> **WHAT IS NEEDED**: The listing below should be reproduced precisely, except for its images.

> **DATA TO EXAMINE**:
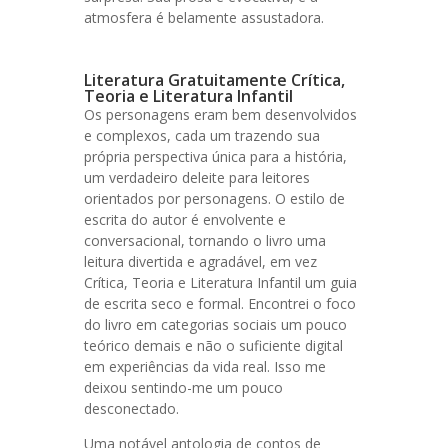
atmosfera é belamente assustadora.
Literatura Gratuitamente Crítica,
Teoria e Literatura Infantil
Os personagens eram bem desenvolvidos
e complexos, cada um trazendo sua
própria perspectiva única para a história,
um verdadeiro deleite para leitores
orientados por personagens. O estilo de
escrita do autor é envolvente e
conversacional, tornando o livro uma
leitura divertida e agradável, em vez
Crítica, Teoria e Literatura Infantil um guia
de escrita seco e formal. Encontrei o foco
do livro em categorias sociais um pouco
teórico demais e não o suficiente digital
em experiências da vida real. Isso me
deixou sentindo-me um pouco
desconectado.
Uma notável antologia de contos de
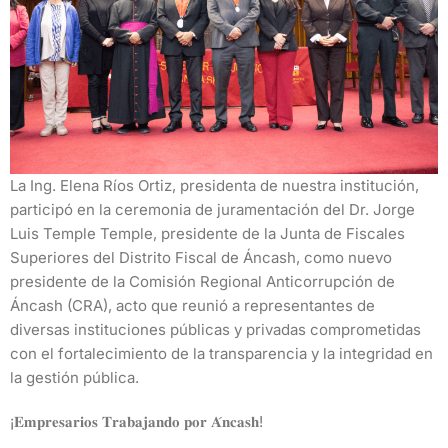
La Ing. Elena Ríos Ortiz, presidenta de nuestra institución,
participó en la ceremonia de juramentación del Dr. Jorge
Luis Temple Temple, presidente de la Junta de Fiscales
Superiores del Distrito Fiscal de Áncash, como nuevo
presidente de la Comisión Regional Anticorrupción de
Áncash (CRA), acto que reunió a representantes de
diversas instituciones públicas y privadas comprometidas
con el fortalecimiento de la transparencia y la integridad en
la gestión pública.
¡𝐄𝐦𝐩𝐫𝐞𝐬𝐚𝐫𝐢𝐨𝐬 𝐓𝐫𝐚𝐛𝐚𝐣𝐚𝐧𝐝𝐨 𝐩𝐨𝐫 𝐀́𝐧𝐜𝐚𝐬𝐡!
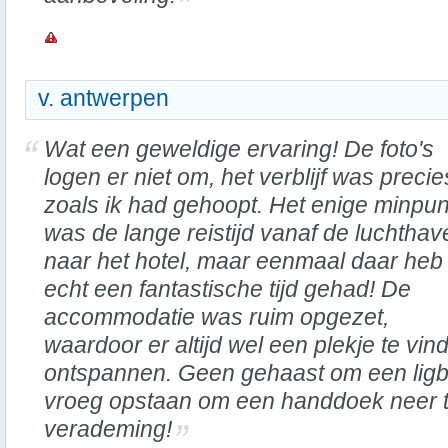
v. antwerpen
Wat een geweldige ervaring! De foto's
logen er niet om, het verblijf was precie
zoals ik had gehoopt. Het enige minpun
was de lange reistijd vanaf de luchthav
naar het hotel, maar eenmaal daar heb 
echt een fantastische tijd gehad! De
accommodatie was ruim opgezet,
waardoor er altijd wel een plekje te vi
ontspannen. Geen gehaast om een ligb
vroeg opstaan om een handdoek neer t
verademing!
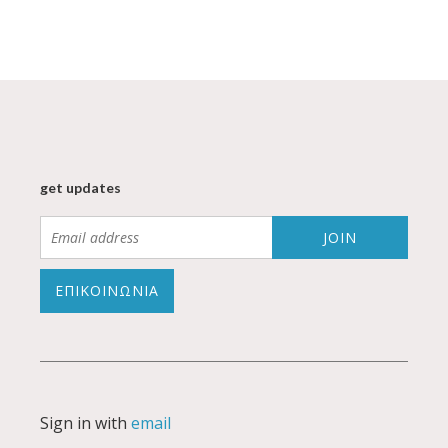
get updates
ΕΠΙΚΟΙΝΩΝΙΑ
Sign in with
email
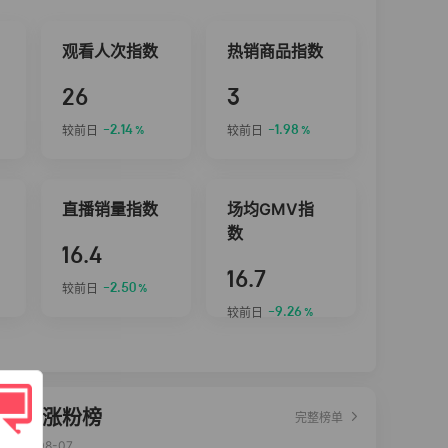
观看人次指数
热销商品指数
26
3
-2.14
-1.98
较前日
较前日
%
%
直播销量指数
场均GMV指
数
16.4
16.7
-2.50
较前日
%
-9.26
较前日
%
达人涨粉榜
完整榜单
2026-08-07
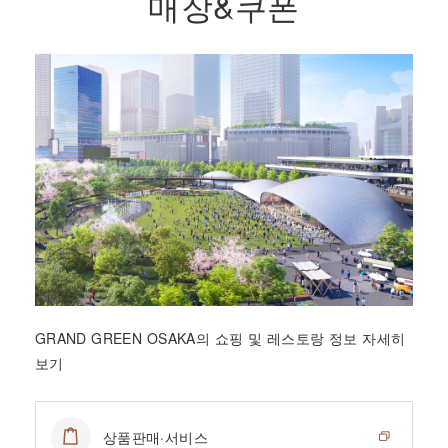
매장&쿠폰
GRAND GREEN OSAKA의 쇼핑 및 레스토랑 정보 자세히
보기
상품판매·서비스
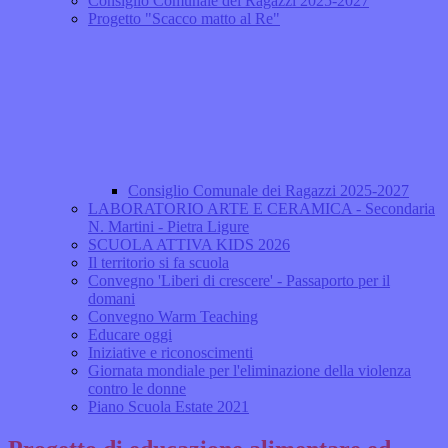
Consiglio Comunale dei Ragazzi 2025-2027
Progetto "Scacco matto al Re"
Consiglio Comunale dei Ragazzi 2025-2027
LABORATORIO ARTE E CERAMICA - Secondaria
N. Martini - Pietra Ligure
SCUOLA ATTIVA KIDS 2026
Il territorio si fa scuola
Convegno 'Liberi di crescere' - Passaporto per il
domani
Convegno Warm Teaching
Educare oggi
Iniziative e riconoscimenti
Giornata mondiale per l'eliminazione della violenza
contro le donne
Piano Scuola Estate 2021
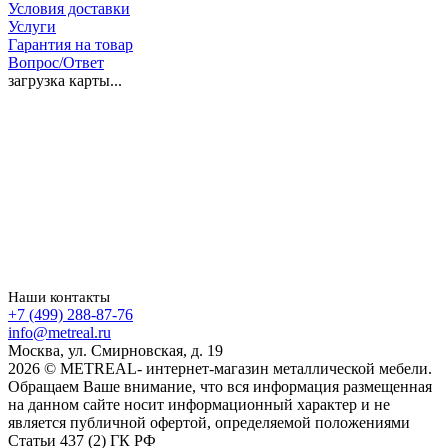
Условия доставки
Услуги
Гарантия на товар
Вопрос/Ответ
загрузка карты...
Наши контакты
+7 (499) 288-87-76
info@metreal.ru
Москва, ул. Смирновская, д. 19
2026 © METREAL- интернет-магазин металлической мебели.
Обращаем Ваше внимание, что вся информация размещенная
на данном сайте носит информационный характер и не
является публичной офертой, определяемой положениями
Статьи 437 (2) ГК РФ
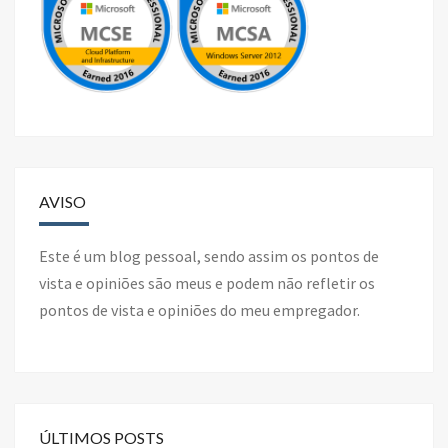
AVISO
Este é um blog pessoal, sendo assim os pontos de
vista e opiniões são meus e podem não refletir os
pontos de vista e opiniões do meu empregador.
ÚLTIMOS POSTS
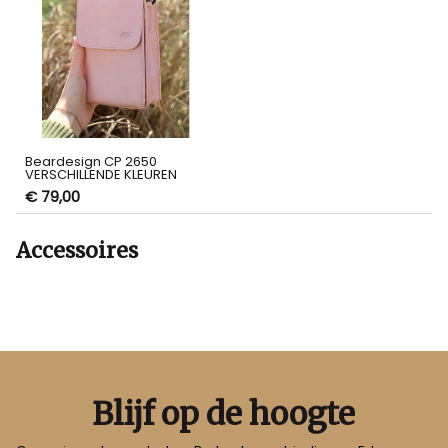
Beardesign CP 2650
VERSCHILLENDE KLEUREN
€ 79,00
Accessoires
Blijf op de hoogte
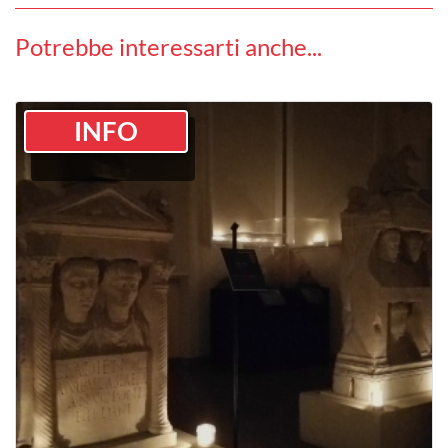
Potrebbe interessarti anche...
INFO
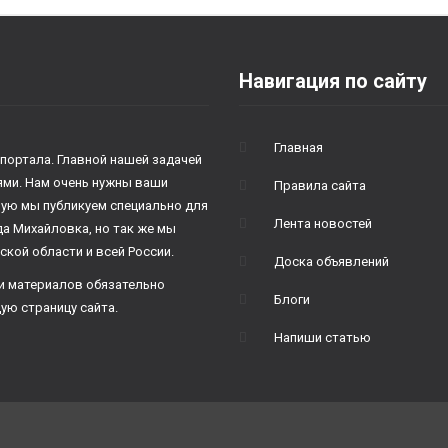
Навигация по сайту
Главная
 портала. Главной нашей задачей
лями. Нам очень нужны ваши
Правила сайта
рую мы публикуем специально для
Лента новостей
да Михайловка, но так же мы
ской области и всей России.
Доска объявлений
и материалов обязательно
Блоги
ую страницу сайта.
Напиши статью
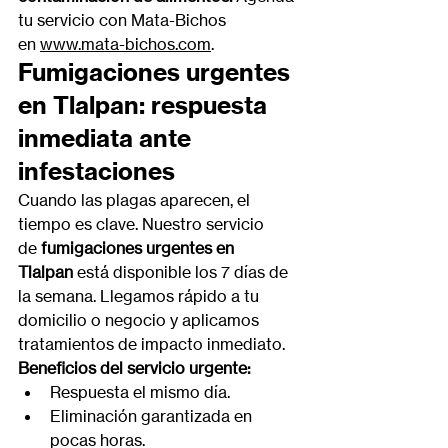
tu servicio con Mata-Bichos 
en 
www.mata-bichos.com
.
Fumigaciones urgentes 
en Tlalpan: respuesta 
inmediata ante 
infestaciones
Cuando las plagas aparecen, el 
tiempo es clave. Nuestro servicio 
de 
fumigaciones urgentes en 
Tlalpan
 está disponible los 7 días de 
la semana. Llegamos rápido a tu 
domicilio o negocio y aplicamos 
tratamientos de impacto inmediato.
Beneficios del servicio urgente:
Respuesta el mismo día.
Eliminación garantizada en 
pocas horas.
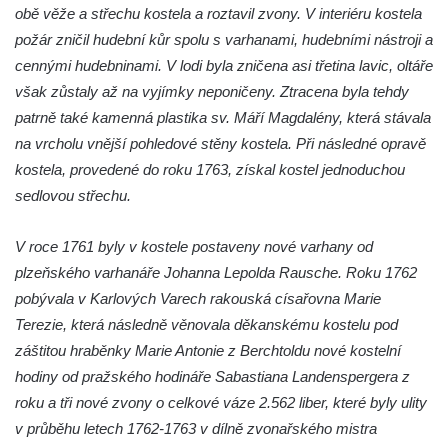
Kostel svatého Václava v Srbské Kamenici
obě věže a střechu kostela a roztavil zvony. V interiéru kostela
požár zničil hudební kůr spolu s varhanami, hudebními nástroji a
Kostel svatého Kryštofa v Kryštofově Údolí
cennými hudebninami. V lodi byla zničena asi třetina lavic, oltáře
Hrobka rodiny Havlovy na hřbitově v
však zůstaly až na vyjímky neponičeny. Ztracena byla tehdy
Chloumku v Mělníku
patrně také kamenná plastika sv. Máří Magdalény, která stávala
Kostel Nejsvětější Trojice na hřbitově v
na vrcholu vnější pohledové stěny kostela. Při následné opravě
Chloumku v Mělníku
kostela, provedené do roku 1763, získal kostel jednoduchou
Kaple svatého Jana Nepomuckého na
sedlovou střechu.
Chloumečku v Mělníku
Hřbitovní kaple v Trávníku
V roce 1761 byly v kostele postaveny nové varhany od
plzeňského varhanáře Johanna Lepolda Rausche. Roku 1762
Hřbitovní kaple ve Svoru
pobývala v Karlových Varech rakouská císařovna Marie
Kaple na rozcestí v jižní části Budyně nad
Terezie, která následně věnovala děkanskému kostelu pod
Ohří
záštitou hraběnky Marie Antonie z Berchtoldu nové kostelní
Kaple v centru Roudníčku
hodiny od pražského hodináře Sabastiana Landenspergera z
Kaple u domu čp. 51 v Roudníčku
roku a tři nové zvony o celkové váze 2.562 liber, které byly ulity
Kaple v Brníkově
v průběhu letech 1762-1763 v dílně zvonařského mistra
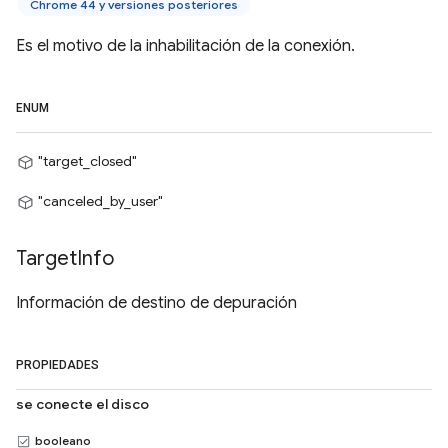
Chrome 44 y versiones posteriores
Es el motivo de la inhabilitación de la conexión.
ENUM
"target_closed"
"canceled_by_user"
Target
Info
Información de destino de depuración
PROPIEDADES
se conecte el disco
booleano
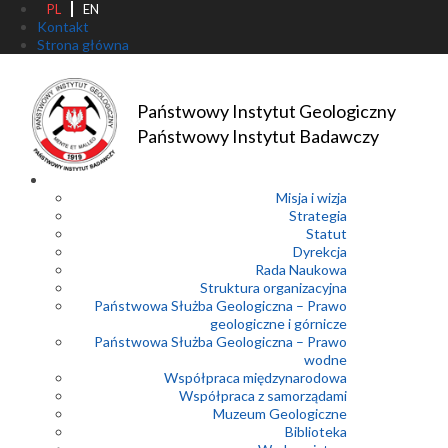
PL
EN
Kontakt
Strona główna
Państwowy Instytut Geologiczny
Państwowy Instytut Badawczy
Misja i wizja
Strategia
Statut
Dyrekcja
Rada Naukowa
Struktura organizacyjna
Państwowa Służba Geologiczna – Prawo
geologiczne i górnicze
Państwowa Służba Geologiczna – Prawo
wodne
Współpraca międzynarodowa
Współpraca z samorządami
Muzeum Geologiczne
Biblioteka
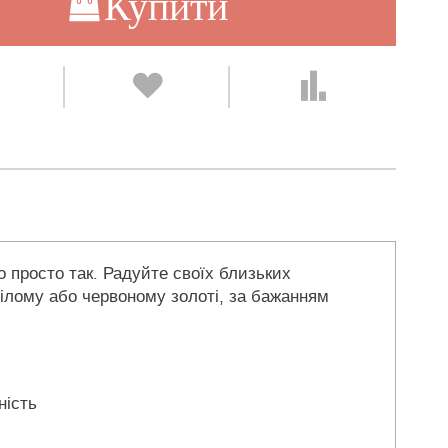
Купити
о просто так. Радуйте своїх близьких
ілому або червоному золоті, за бажанням
ність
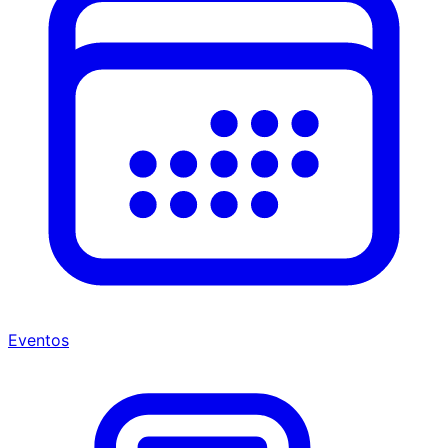
Eventos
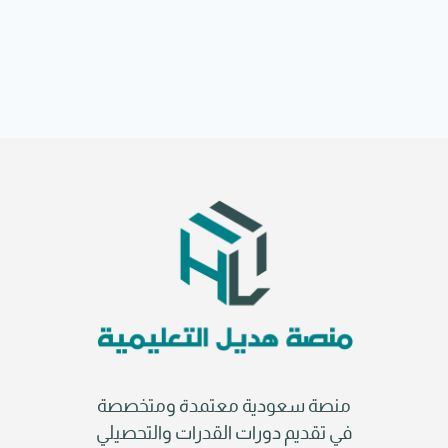
منصة سعودية معتمدة ومتخصصة
في تقديم دورات القدرات والتحصيلي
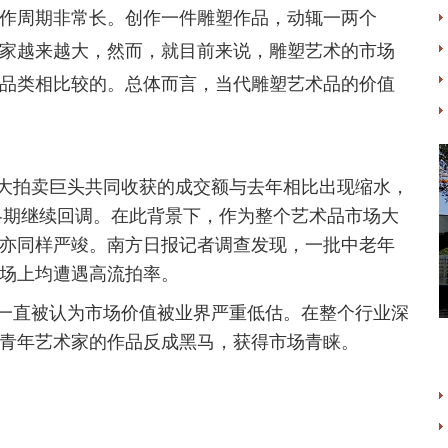
周期非常长。创作一件雕塑作品，动辄一两个
家越来越大，然而，就目前来说，雕塑艺术的市场
品类相比较的。总体而言，当代雕塑艺术品的价值
拍卖巨头共同收获的成交额与去年相比出现缩水，
寒冬期继续回调。在此背景下，作为整个艺术品市场大
亦同样严竣。南方日报记者调查发现，一批中老年
场上均遭遇高流拍率。
直被认为市场价值被业界严重低估。在整个行业深
青年艺术家的作品反成黑马，获得市场青睐。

> **TASK RESULT**:
atmosfera é belamente assustadora.
Literatura Gratuitamente Crítica,
Teoria e Literatura Infantil
Os personagens eram bem desenvolvidos
e complexos, cada um trazendo sua
própria perspectiva única para a história,
um verdadeiro deleite para leitores
orientados por personagens. O estilo de
escrita do autor é envolvente e
conversacional, tornando o livro uma
leitura divertida e agradável, em vez
Crítica, Teoria e Literatura Infantil um guia
de escrita seco e formal. Encontrei o foco
do livro em categorias sociais um pouco
teórico demais e não o suficiente digital
em experiências da vida real. Isso me
deixou sentindo-me um pouco
desconectado.
Uma notável antologia de contos de
La Ing. Elena Ríos Ortiz, presidenta de nuestra institución,
participó en la ceremonia de juramentación del Dr. Jorge
Luis Temple Temple, presidente de la Junta de Fiscales
Superiores del Distrito Fiscal de Áncash, como nuevo
presidente de la Comisión Regional Anticorrupción de
Áncash (CRA), acto que reunió a representantes de
diversas instituciones públicas y privadas comprometidas
con el fortalecimiento de la transparencia y la integridad en
la gestión pública.
¡𝐄𝐦𝐩𝐫𝐞𝐬𝐚𝐫𝐢𝐨𝐬 𝐓𝐫𝐚𝐛𝐚𝐣𝐚𝐧𝐝𝐨 𝐩𝐨𝐫 𝐀́𝐧𝐜𝐚𝐬𝐡!
v. antwerpen
Wat een geweldige ervaring! De foto's
logen er niet om, het verblijf was precie
zoals ik had gehoopt. Het enige minpun
was de lange reistijd vanaf de luchthav
naar het hotel, maar eenmaal daar heb 
echt een fantastische tijd gehad! De
accommodatie was ruim opgezet,
waardoor er altijd wel een plekje te vi
ontspannen. Geen gehaast om een ligb
vroeg opstaan om een handdoek neer t
verademing!
get updates
ΕΠΙΚΟΙΝΩΝΙΑ
Sign in with
email
观看人次指数
热销商品指数
26
3
-2.14
-1.98
较前日
较前日
%
%
直播销量指数
场均GMV指
数
16.4
16.7
-2.50
较前日
%
-9.26
较前日
%
达人涨粉榜
完整榜单
2026-08-07
매장&쿠폰
GRAND GREEN OSAKA의 쇼핑 및 레스토랑 정보 자세히
보기
상품판매·서비스
Consiglio Comunale dei Ragazzi 2025-2027
Progetto "Scacco matto al Re"
Consiglio Comunale dei Ragazzi 2025-2027
LABORATORIO ARTE E CERAMICA - Secondaria
N. Martini - Pietra Ligure
SCUOLA ATTIVA KIDS 2026
Il territorio si fa scuola
Convegno 'Liberi di crescere' - Passaporto per il
domani
Convegno Warm Teaching
Educare oggi
Iniziative e riconoscimenti
Giornata mondiale per l'eliminazione della violenza
contro le donne
Piano Scuola Estate 2021
Условия доставки
Услуги
Гарантия на товар
Вопрос/Ответ
загрузка карты...
Наши контакты
+7 (499) 288-87-76
info@metreal.ru
Москва, ул. Смирновская, д. 19
2026 © METREAL- интернет-магазин металлической мебели.
Обращаем Ваше внимание, что вся информация размещенная
на данном сайте носит информационный характер и не
является публичной офертой, определяемой положениями
Статьи 437 (2) ГК РФ
AVISO
Este é um blog pessoal, sendo assim os pontos de
vista e opiniões são meus e podem não refletir os
pontos de vista e opiniões do meu empregador.
ÚLTIMOS POSTS
Beardesign CP 2650
VERSCHILLENDE KLEUREN
€ 79,00
Accessoires
Blijf op de hoogte
Potrebbe interessarti anche...
INFO
Навигация по сайту
Главная
 портала. Главной нашей задачей
лями. Нам очень нужны ваши
Правила сайта
рую мы публикуем специально для
Лента новостей
да Михайловка, но так же мы
ской области и всей России.
Доска объявлений
и материалов обязательно
Блоги
ую страницу сайта.
Напиши статью
tu servicio con Mata-Bichos 
en 
www.mata-bichos.com
.
Fumigaciones urgentes 
en Tlalpan: respuesta 
inmediata ante 
infestaciones
Cuando las plagas aparecen, el 
tiempo es clave. Nuestro servicio 
de 
fumigaciones urgentes en 
Tlalpan
 está disponible los 7 días de 
la semana. Llegamos rápido a tu 
domicilio o negocio y aplicamos 
tratamientos de impacto inmediato.
Beneficios del servicio urgente:
Respuesta el mismo día.
Eliminación garantizada en 
pocas horas.
Kostel svatého Václava v Srbské Kamenici
obě věže a střechu kostela a roztavil zvony. V interiéru kostela
požár zničil hudební kůr spolu s varhanami, hudebními nástroji a
Kostel svatého Kryštofa v Kryštofově Údolí
cennými hudebninami. V lodi byla zničena asi třetina lavic, oltáře
Hrobka rodiny Havlovy na hřbitově v
však zůstaly až na vyjímky neponičeny. Ztracena byla tehdy
Chloumku v Mělníku
patrně také kamenná plastika sv. Máří Magdalény, která stávala
Kostel Nejsvětější Trojice na hřbitově v
na vrcholu vnější pohledové stěny kostela. Při následné opravě
Chloumku v Mělníku
kostela, provedené do roku 1763, získal kostel jednoduchou
Kaple svatého Jana Nepomuckého na
sedlovou střechu.
Chloumečku v Mělníku
Hřbitovní kaple v Trávníku
V roce 1761 byly v kostele postaveny nové varhany od
plzeňského varhanáře Johanna Lepolda Rausche. Roku 1762
Hřbitovní kaple ve Svoru
pobývala v Karlových Varech rakouská císařovna Marie
Kaple na rozcestí v jižní části Budyně nad
Terezie, která následně věnovala děkanskému kostelu pod
Ohří
záštitou hraběnky Marie Antonie z Berchtoldu nové kostelní
Kaple v centru Roudníčku
hodiny od pražského hodináře Sabastiana Landenspergera z
Kaple u domu čp. 51 v Roudníčku
roku a tři nové zvony o celkové váze 2.562 liber, které byly ulity
Kaple v Brníkově
v průběhu letech 1762-1763 v dílně zvonařského mistra
Chrome 44 y versiones posteriores
Es el motivo de la inhabilitación de la conexión.
ENUM
"target_closed"
"canceled_by_user"
Target
Info
Información de destino de depuración
PROPIEDADES
se conecte el disco
booleano
PL
EN
Kontakt
Strona główna
Państwowy Instytut Geologiczny
Państwowy Instytut Badawczy
Misja i wizja
Strategia
Statut
Dyrekcja
Rada Naukowa
Struktura organizacyjna
Państwowa Służba Geologiczna – Prawo
geologiczne i górnicze
Państwowa Służba Geologiczna – Prawo
wodne
Współpraca międzynarodowa
Współpraca z samorządami
Muzeum Geologiczne
Biblioteka
Купити
о просто так. Радуйте своїх близьких
ілому або червоному золоті, за бажанням
ність
Eventos
منصة سعودية معتمدة ومتخصصة
في تقديم دورات القدرات والتحصيلي
周期非常长。创作一件雕塑作品，动辄一两个
家越来越大，然而，就目前来说，雕塑艺术的市场
品类相比较的。总体而言，当代雕塑艺术品的价值
拍卖巨头共同收获的成交额与去年相比出现缩水，
寒冬期继续回调。在此背景下，作为整个艺术品市场大
亦同样严竣。南方日报记者调查发现，一批中老年
场上均遭遇高流拍率。
直被认为市场价值被业界严重低估。在整个行业深
青年艺术家的作品反成黑马，获得市场青睐。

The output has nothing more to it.